Viewing the evidence in light of the elements of criminal possession of a weapon in the second degree as charged to the jury ( see People v. Danielson, 9 N.Y.3d 342, 349, 849 N.Y.S.2d 480, 880 N.E.2d 1), we also reject defendant's contention that the verdict is against the weight of the evidence ( see generally People v. Bleakley, 69 N.Y.2d 490, 495, 515 N.Y.S.2d 761, 508 N.E.2d 672;People v. Rumph, 93 A.D.3d 1346, 1347, 940 N.Y.S.2d 769,lv. denied19 N.Y.3d 967, 950 N.Y.S.2d 119, 973 N.E.2d 217). Indeed, our “independent review of the evidence reveals that a different verdict would have been unreasonable” ( People v.
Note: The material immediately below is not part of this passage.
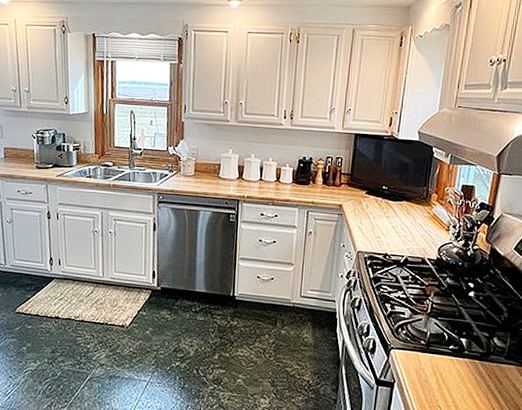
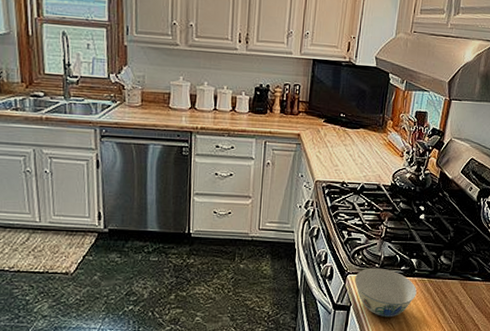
bowl: none [399,344,468,400] -> present [355,268,417,318]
Johnson, 24 A.D.3d 803, 804, 806 N.Y.S.2d 251;see People v. Peters, 90 A.D.3d 1507, 1508, 934 N.Y.S.2d 734,lv. denied18 N.Y.3d 996, 945 N.Y.S.2d 651, 968 N.E.2d 1007;see generally Bleakley, 69 N.Y.2d at 495, 515 N.Y.S.2d 761, 508 N.E.2d 672).
We have reviewed the remaining contentions set forth in defendant's main and pro se supplemental briefs and conclude that none warrants modification or reversal.
It is hereby ORDERED that the judgment so appealed from is unanimously affirmed.